In order to finance bigger government, Kenworthy and Madrick recommend a federal consumption tax, a higher “effective income tax rate for the top 1 percent of households,” “a carbon tax and a small financial transactions tax,” and a higher “earnings threshold for the payroll tax.” In the chapter he contributed, Bakija “dug a little deeper” into the question of whether higher taxes would diminish the incentive to work. The data show that as the highest marginal income tax rate paid by “people in the top 0.1 percent of the distribution of pre-tax income” fell from 70 percent in 1960 to about 40 percent in 2014, their share of the income zoomed over 200 percent. We may not, Bakija cautions, take this to mean that the supply of labor is sensitive to the tax rate on income, and thereby fear that reduced work effort would result from the authors’ plans to increase taxes.

Bakija presents cross-country evidence over the long run that shows no relationship between reductions in marginal income tax rates and growth rates in real GDP per person. He gives reasons why countries do not experience accelerated growth rates in their standards of living along with lower marginal income tax rates.
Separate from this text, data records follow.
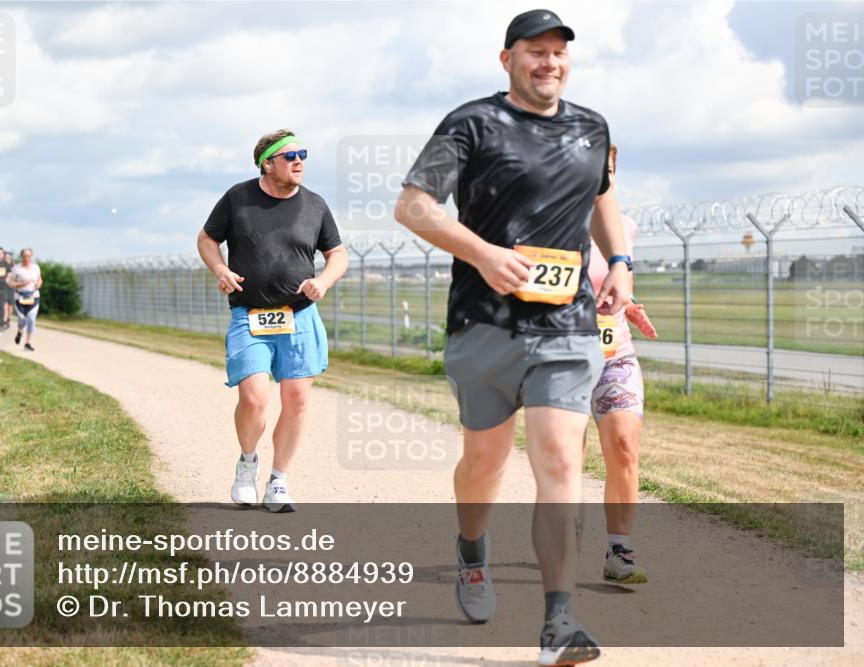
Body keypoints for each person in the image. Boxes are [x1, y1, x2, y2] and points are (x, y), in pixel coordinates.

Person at [395, 10, 631, 666]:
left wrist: (622, 266)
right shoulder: (469, 123)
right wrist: (483, 254)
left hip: (568, 327)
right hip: (485, 326)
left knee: (558, 460)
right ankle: (472, 550)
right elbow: (413, 204)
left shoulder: (593, 126)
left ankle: (559, 619)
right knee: (485, 467)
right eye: (535, 51)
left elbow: (604, 198)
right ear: (507, 60)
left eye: (559, 52)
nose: (549, 62)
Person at [197, 129, 348, 513]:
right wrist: (219, 269)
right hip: (250, 316)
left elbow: (338, 255)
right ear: (267, 163)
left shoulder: (315, 205)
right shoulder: (238, 198)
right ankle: (247, 464)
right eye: (290, 155)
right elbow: (206, 239)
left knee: (296, 401)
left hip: (299, 315)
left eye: (302, 154)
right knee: (254, 398)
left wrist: (323, 281)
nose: (299, 161)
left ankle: (279, 480)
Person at [586, 145, 659, 585]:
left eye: (609, 169)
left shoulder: (624, 227)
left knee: (625, 446)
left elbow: (619, 283)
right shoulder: (546, 223)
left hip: (615, 352)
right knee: (564, 456)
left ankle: (620, 550)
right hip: (561, 355)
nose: (603, 177)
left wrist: (629, 305)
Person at [6, 247, 43, 352]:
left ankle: (27, 343)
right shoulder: (16, 269)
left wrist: (39, 283)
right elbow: (10, 283)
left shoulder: (36, 267)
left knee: (31, 319)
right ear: (21, 257)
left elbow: (40, 279)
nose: (26, 258)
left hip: (34, 297)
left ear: (31, 256)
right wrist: (21, 284)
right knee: (22, 319)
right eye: (24, 256)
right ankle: (20, 331)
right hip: (20, 297)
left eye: (29, 256)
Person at [3, 250, 16, 329]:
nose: (7, 258)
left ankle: (8, 319)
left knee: (10, 305)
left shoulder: (14, 267)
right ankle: (4, 320)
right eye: (5, 257)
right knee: (5, 304)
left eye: (8, 257)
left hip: (11, 287)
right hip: (3, 287)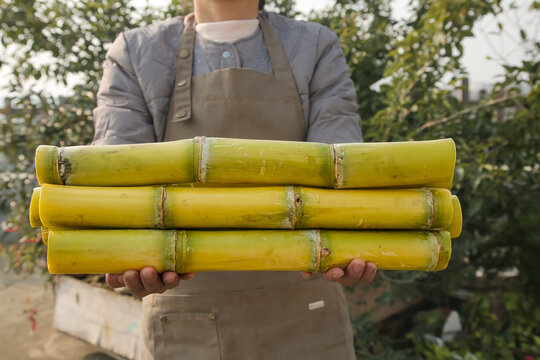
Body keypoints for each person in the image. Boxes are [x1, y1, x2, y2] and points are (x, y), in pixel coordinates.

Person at [93, 0, 377, 358]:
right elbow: (117, 182)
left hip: (308, 312)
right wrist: (124, 251)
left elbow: (342, 169)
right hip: (184, 317)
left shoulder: (316, 45)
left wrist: (351, 240)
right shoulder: (135, 52)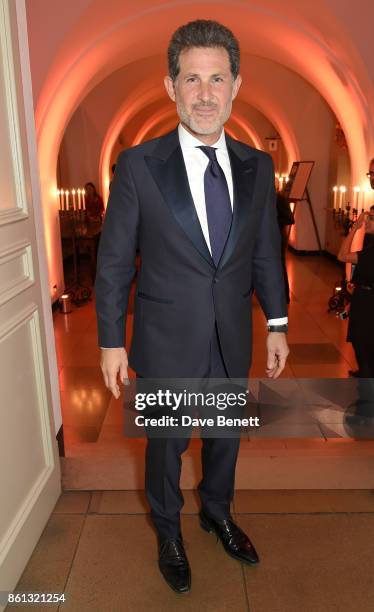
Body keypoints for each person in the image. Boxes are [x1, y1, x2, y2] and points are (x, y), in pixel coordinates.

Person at [95, 19, 289, 594]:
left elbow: (264, 252)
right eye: (192, 79)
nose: (205, 93)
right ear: (170, 86)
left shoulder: (258, 166)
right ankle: (168, 529)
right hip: (164, 337)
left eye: (217, 79)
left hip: (232, 332)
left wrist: (277, 321)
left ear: (236, 85)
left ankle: (217, 511)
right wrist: (111, 338)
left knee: (226, 437)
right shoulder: (138, 165)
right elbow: (112, 262)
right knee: (167, 445)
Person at [338, 210, 374, 377]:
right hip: (363, 299)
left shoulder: (370, 252)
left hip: (367, 303)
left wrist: (355, 228)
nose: (366, 221)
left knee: (361, 342)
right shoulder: (370, 244)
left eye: (371, 218)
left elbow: (342, 255)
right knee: (362, 343)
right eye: (368, 217)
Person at [276, 190, 294, 304]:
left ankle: (285, 296)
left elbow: (290, 219)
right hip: (261, 237)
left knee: (279, 266)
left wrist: (272, 220)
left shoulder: (280, 198)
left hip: (277, 237)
He wants to shed light on what will happen to the standard of living following an increase in marginal tax rates. “The important point for our purposes,” he summarizes, “is that none of the alternative explanations—rent-seeking, technological change and globalization, or shifting of reported income between personal and corporate tax bases—implies that increasing tax rates on high-income people involves large costs in terms of economic efficiency.” Expand government, increase taxes to pay for it, and expect, in the authors’ words, a “free lunch.”

If, a century ago, a progressive proposed increasing taxes and government spending from around 10 percent of U.S. GDP to around 40 percent today, an advocate of limited government would have predicted economic stagnation. Such an expansion of government is now historical fact, and today’s advocate of limited government cannot deny that growth has occurred. He might argue that growth could have been brisker, but he probably boasts of the standard of living we have today.

Yet Bakija, Kenworthy, Lindert, and Madrick face their own paradox. Bigger government is what their intellectual ancestors wanted, and it is what we have today, but the authors still want more government. They thereby admit that today’s size of government is inadequate to maintain infrastructure and solve social problems. How do they know that increasing taxes and spending another 10 percentage points of GDP will upgrade infrastructure and relieve social problems? Would a bigger American welfare state show outcomes similar to Nordic welfare states?

This book will challenge readers wary of big government. Both they and those who embrace big government may look forward to the next round of this debate in the new book by Centre for Policy Studies research fellow Nima Sanandaji, Debunking Utopia: Exposing the Myth of Nordic Socialism (WND Books, 2016).